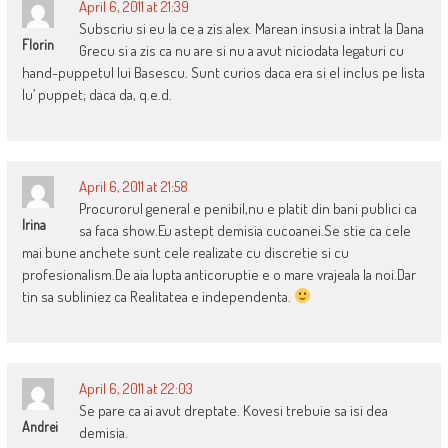
April 6, 2011 at 21:39
Subscriu si eu la ce a zis alex. Marean insusi a intrat la Dana
Florin
Grecu si a zis ca nu are si nu a avut niciodata legaturi cu
hand-puppetul lui Basescu. Sunt curios daca era si el inclus pe lista
lu’ puppet; daca da, q.e.d.
April 6, 2011 at 21:58
Procurorul general e penibil,nu e platit din bani publici ca
Irina
sa faca show.Eu astept demisia cucoanei.Se stie ca cele
mai bune anchete sunt cele realizate cu discretie si cu
profesionalism.De aia lupta anticoruptie e o mare vrajeala la noi.Dar
tin sa subliniez ca Realitatea e independenta.
April 6, 2011 at 22:03
Se pare ca ai avut dreptate. Kovesi trebuie sa isi dea
Andrei
demisia.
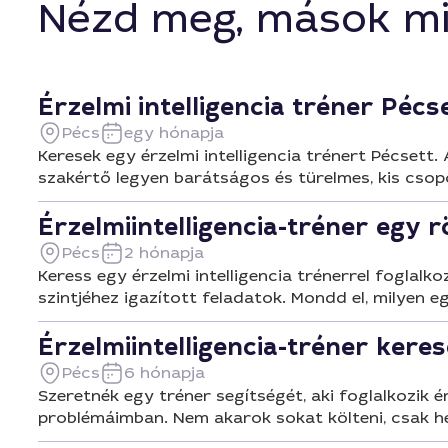
Nézd meg, mások mi
Érzelmi intelligencia tréner Pécs
Pécs
egy hónapja
Keresek egy érzelmi intelligencia trénert Pécsett.
szakértő legyen barátságos és türelmes, kis csop
Érzelmiintelligencia-tréner egy r
Pécs
2 hónapja
Keress egy érzelmi intelligencia trénerrel foglalko
szintjéhez igazított feladatok. Mondd el, milyen e
Érzelmiintelligencia-tréner kere
Pécs
6 hónapja
Szeretnék egy tréner segítségét, aki foglalkozik é
problémáimban. Nem akarok sokat költeni, csak het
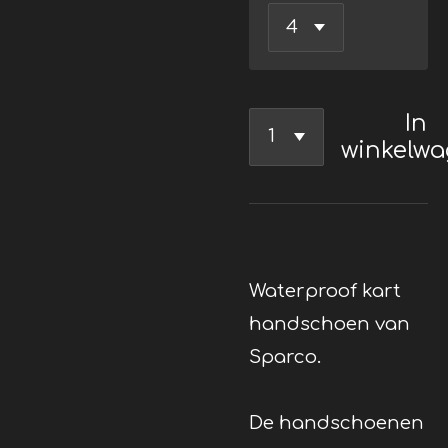
In
winkelw
Waterproof kart
handschoen van
Sparco.
De handschoenen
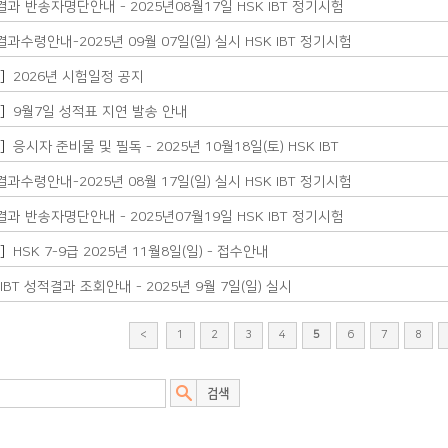
과 반송자명단안내 - 2025년08월17일 HSK IBT 정기시험
과수령안내-2025년 09월 07일(일) 실시 HSK IBT 정기시험
지]
2026년 시험일정 공지
지]
9월7일 성적표 지연 발송 안내
지]
응시자 준비물 및 필독 - 2025년 10월18일(토) HSK IBT
과수령안내-2025년 08월 17일(일) 실시 HSK IBT 정기시험
과 반송자명단안내 - 2025년07월19일 HSK IBT 정기시험
지]
HSK 7-9급 2025년 11월8일(일) - 접수안내
 IBT 성적결과 조회안내 - 2025년 9월 7일(일) 실시
<
1
2
3
4
5
6
7
8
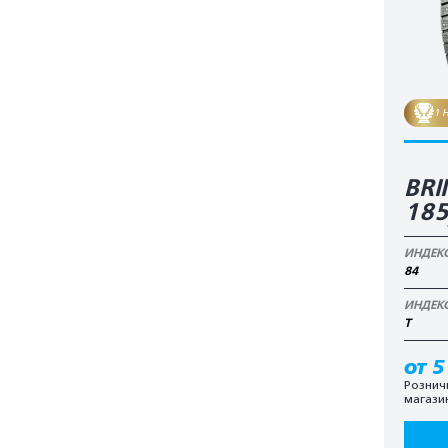
1 
BRI
18
ИНДЕК
84
ИНДЕК
T
от 5
Рознич
магази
= = = = =
The entries above are to be retyped exactly, with each picture left out.

April 6, 2011 at 21:39
Subscriu si eu la ce a zis alex. Marean insusi a intrat la Dana
Florin
Grecu si a zis ca nu are si nu a avut niciodata legaturi cu
hand-puppetul lui Basescu. Sunt curios daca era si el inclus pe lista
lu’ puppet; daca da, q.e.d.
April 6, 2011 at 21:58
Procurorul general e penibil,nu e platit din bani publici ca
Irina
sa faca show.Eu astept demisia cucoanei.Se stie ca cele
mai bune anchete sunt cele realizate cu discretie si cu
profesionalism.De aia lupta anticoruptie e o mare vrajeala la noi.Dar
tin sa subliniez ca Realitatea e independenta.
April 6, 2011 at 22:03
Se pare ca ai avut dreptate. Kovesi trebuie sa isi dea
Andrei
demisia.
Nézd meg, mások mi
Érzelmi intelligencia tréner Pécs
Pécs
egy hónapja
Keresek egy érzelmi intelligencia trénert Pécsett.
szakértő legyen barátságos és türelmes, kis csop
Érzelmiintelligencia-tréner egy r
Pécs
2 hónapja
Keress egy érzelmi intelligencia trénerrel foglalko
szintjéhez igazított feladatok. Mondd el, milyen e
Érzelmiintelligencia-tréner kere
Pécs
6 hónapja
Szeretnék egy tréner segítségét, aki foglalkozik é
problémáimban. Nem akarok sokat költeni, csak het
In
winkelw
Waterproof kart
handschoen van
Sparco.
De handschoenen
과 반송자명단안내 - 2025년08월17일 HSK IBT 정기시험
과수령안내-2025년 09월 07일(일) 실시 HSK IBT 정기시험
지]
2026년 시험일정 공지
지]
9월7일 성적표 지연 발송 안내
지]
응시자 준비물 및 필독 - 2025년 10월18일(토) HSK IBT
과수령안내-2025년 08월 17일(일) 실시 HSK IBT 정기시험
과 반송자명단안내 - 2025년07월19일 HSK IBT 정기시험
지]
HSK 7-9급 2025년 11월8일(일) - 접수안내
 IBT 성적결과 조회안내 - 2025년 9월 7일(일) 실시
<
1
2
3
4
5
6
7
8
1 
BRI
18
ИНДЕК
84
ИНДЕК
T
от 5
Рознич
магази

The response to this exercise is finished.